Because the boys are so interested in science, Drew and I had already been looking at some things we could use at home to bulk up their science education from a worldview perspective that does not bow to the Darwinist propaganda that has a stronghold on everything from most museums to secular education and to help them to develop a biblical worldview and to have the tools to think through some of the issues that will come up as they go through school. We are even more convinced we need to be proactive on this now, though we were already convinced before. In fact, we've found a science curriculum we're going to use with them at home this summer and throughout the school year that I'm very excited about. I'll try to blog more about it once we find out more about it.
In the meantime, if you get the chance, I really highly recommend seeing this movie.
Updated 5/2/08: I wanted to add this thought: The interesting thing about most of the people Ben Stein talked to in the movie was that most of them were not pushing for the scientific establishment to accept Intelligent Design, they were just asking for the freedom to explore the questions. After all, every kid who does a science fair project learns about the scientific method and asking questions then exploring the evidence. That's all these people were asking for was the freedom to ask certain questions and research them. What was exposed in the movie was the lockstep kind of mentality that if one even questions Natural Selection and the Darwinist model or even mentions Intelligent Design they've committed what one person in the movie called a "scientific sin." It's the suppression of freedom to explore other options that is so concerning.
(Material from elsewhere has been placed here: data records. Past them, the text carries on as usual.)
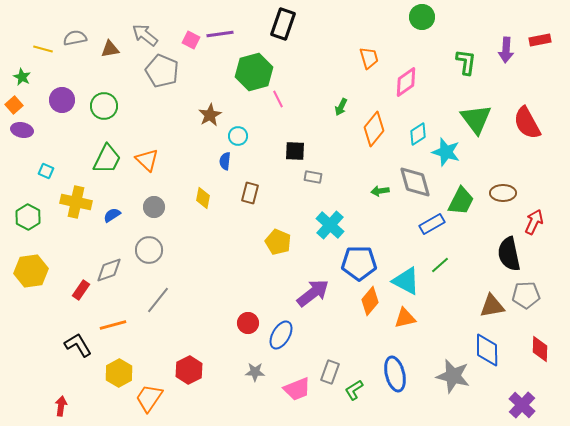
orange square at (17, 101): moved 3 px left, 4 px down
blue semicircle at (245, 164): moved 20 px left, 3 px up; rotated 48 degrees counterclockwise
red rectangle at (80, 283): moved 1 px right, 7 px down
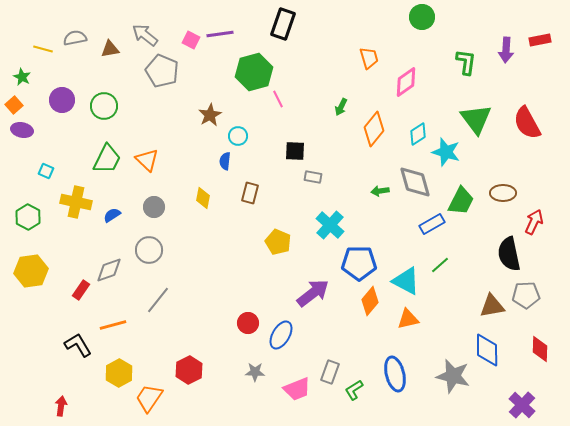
orange triangle at (405, 318): moved 3 px right, 1 px down
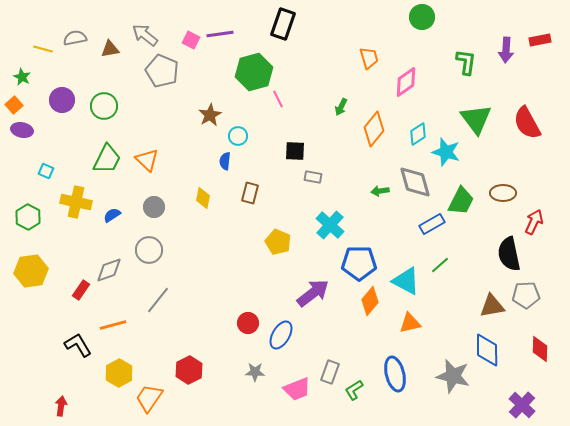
orange triangle at (408, 319): moved 2 px right, 4 px down
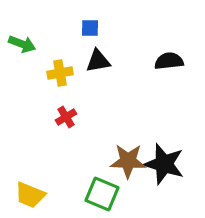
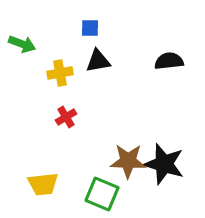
yellow trapezoid: moved 13 px right, 11 px up; rotated 28 degrees counterclockwise
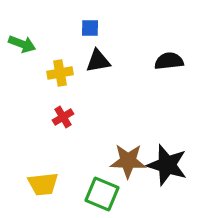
red cross: moved 3 px left
black star: moved 3 px right, 1 px down
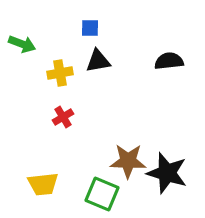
black star: moved 8 px down
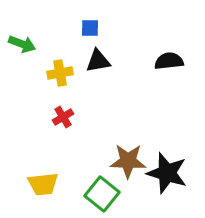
green square: rotated 16 degrees clockwise
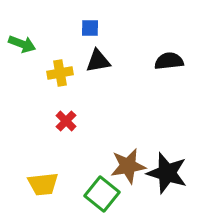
red cross: moved 3 px right, 4 px down; rotated 15 degrees counterclockwise
brown star: moved 5 px down; rotated 12 degrees counterclockwise
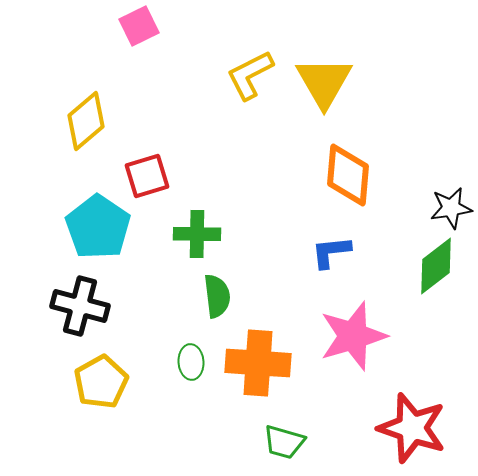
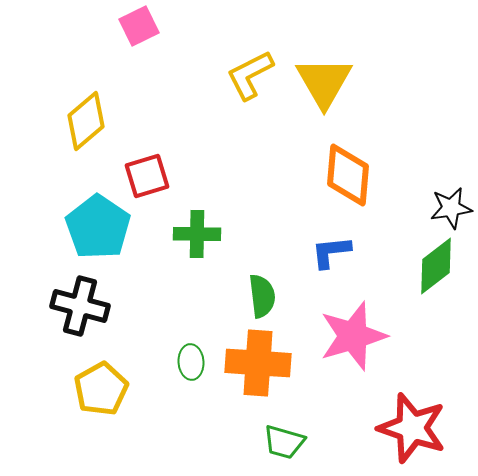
green semicircle: moved 45 px right
yellow pentagon: moved 7 px down
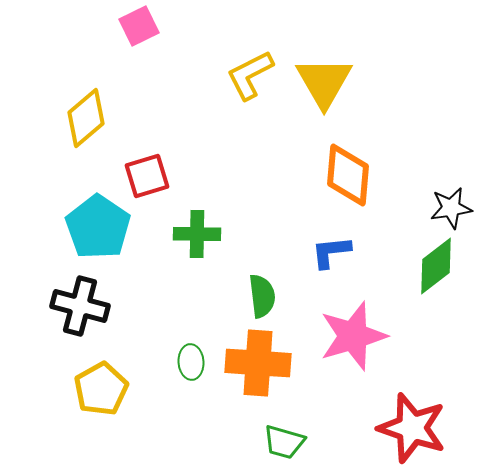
yellow diamond: moved 3 px up
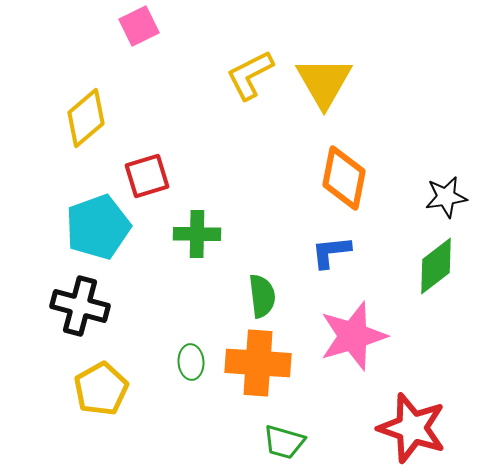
orange diamond: moved 4 px left, 3 px down; rotated 6 degrees clockwise
black star: moved 5 px left, 11 px up
cyan pentagon: rotated 18 degrees clockwise
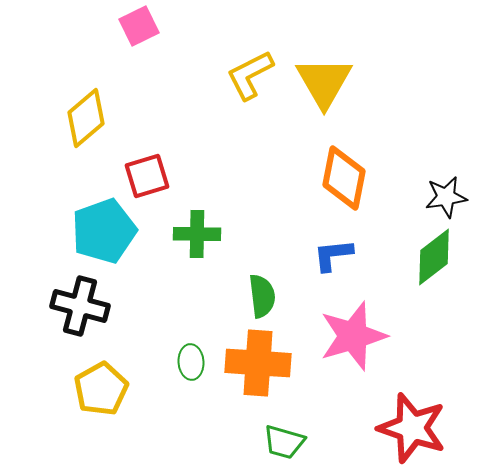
cyan pentagon: moved 6 px right, 4 px down
blue L-shape: moved 2 px right, 3 px down
green diamond: moved 2 px left, 9 px up
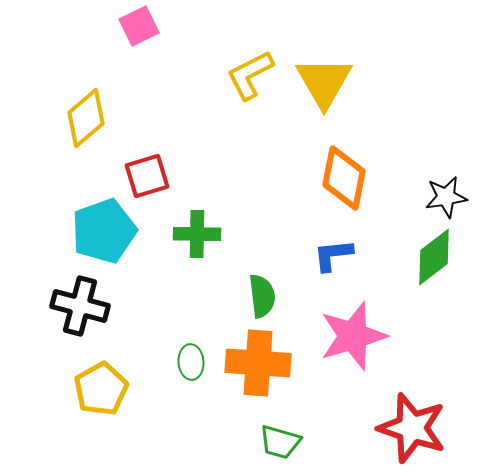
green trapezoid: moved 4 px left
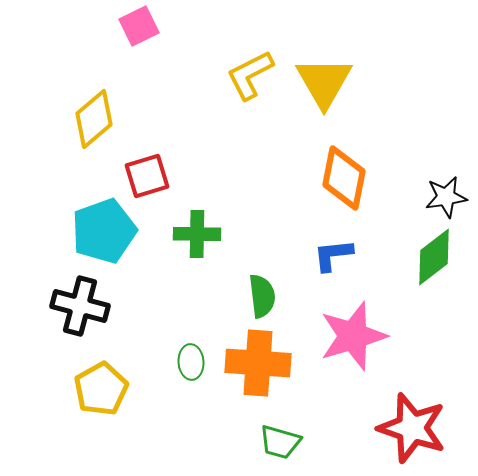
yellow diamond: moved 8 px right, 1 px down
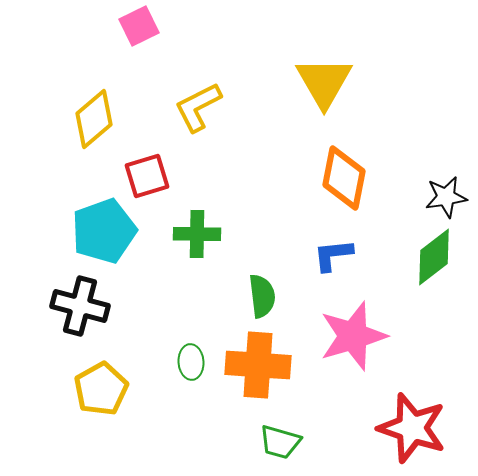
yellow L-shape: moved 52 px left, 32 px down
orange cross: moved 2 px down
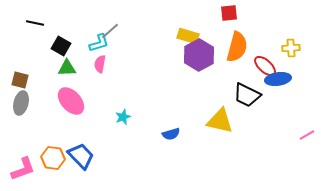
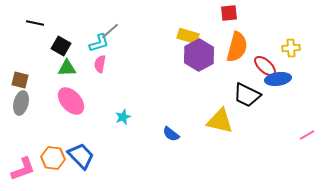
blue semicircle: rotated 54 degrees clockwise
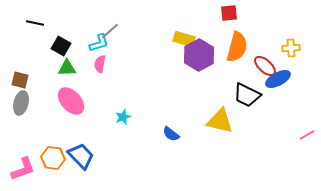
yellow rectangle: moved 4 px left, 3 px down
blue ellipse: rotated 20 degrees counterclockwise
Seems to me if Darwinism were such a solid theory people would welcome the questioning - if something is true it should stand up under scrutiny, right? One man in the movie nailed the issue when he said that it is a battle of worldviews. That's exactly what it is. And it's important that people be aware of it. It was very interesting to see how the end results of Darwinist thinking were developed in the movie and where that worldview can lead.